Economy

Yen Bounces Back as Veteran Lawmaker Ishiba Wins Prime Minister Contest, Reports Reuters

By Ankur Banerjee and Linda Pasquini

SINGAPORE/LONDON – The yen made a notable recovery on Friday, bouncing back from earlier losses following the election of Shigeru Ishiba, Japan’s former defence minister, as the new leader of the ruling Liberal Democratic Party, positioning him to become the country’s next prime minister.

Ishiba, known for his criticism of previous monetary stimulus policies, indicated that he supports the current approach taken by the central bank, especially regarding recent interest rate hikes.

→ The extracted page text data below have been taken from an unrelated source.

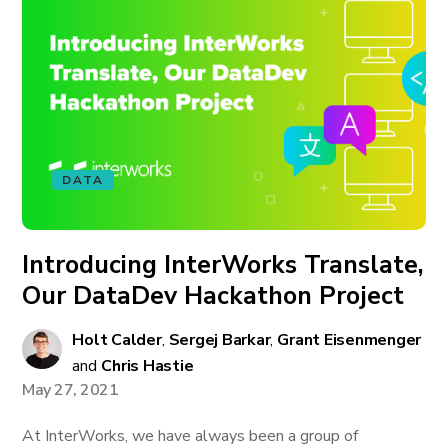
DATA
Introducing InterWorks Translate,
Our DataDev Hackathon Project
Holt Calder
,
Sergej Barkar
,
Grant Eisenmenger
and
Chris Hastie
May 27, 2021
At InterWorks, we have always been a group of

The yen rose more than 1%, trading at 143.05 yen per dollar, following a drop to 146.49 earlier in the day, its lowest point since September 3.

Market participants were preparing for a potential victory by hardline nationalist Sanae Takaichi, a known opponent of further interest rate increases, making Ishiba’s win one of the most surprising outcomes in Japan’s recent leadership elections.

Analysts at UBS remarked that Ishiba’s success was unexpected, as many had anticipated Takaichi’s ascension. “This outcome is likely a relief for the Bank of Japan, alleviating some of the pressures regarding its rate-hiking strategy,” they noted.

The yen experienced broad gains, particularly against the euro, which dropped 1.56% to 159.305 yen.

Marcel Thieliant from Capital Economics highlighted Ishiba’s cautious tone recently, emphasizing that Japan has not yet fully conquered inflation. He stated, "The substantial increase in the yen following Ishiba’s success indicates that the market views this as a favorable sign for potential future rate hikes."

He added, "While our analysis suggests that the government has less influence over monetary policy decisions than is often perceived, Ishiba’s election victory is likely to be welcomed by Bank of Japan policymakers."

In other currency developments, the euro fell 0.45% to $1.1127 after inflation data from France and Spain came in below expectations. This led traders to increase their bets on a possible rate cut from the European Central Bank in October.

The derivatives market indicated that traders are pricing in nearly an 80% chance of a rate reduction during the ECB’s upcoming meeting, a significant increase from the previous week when the likelihood was minimal.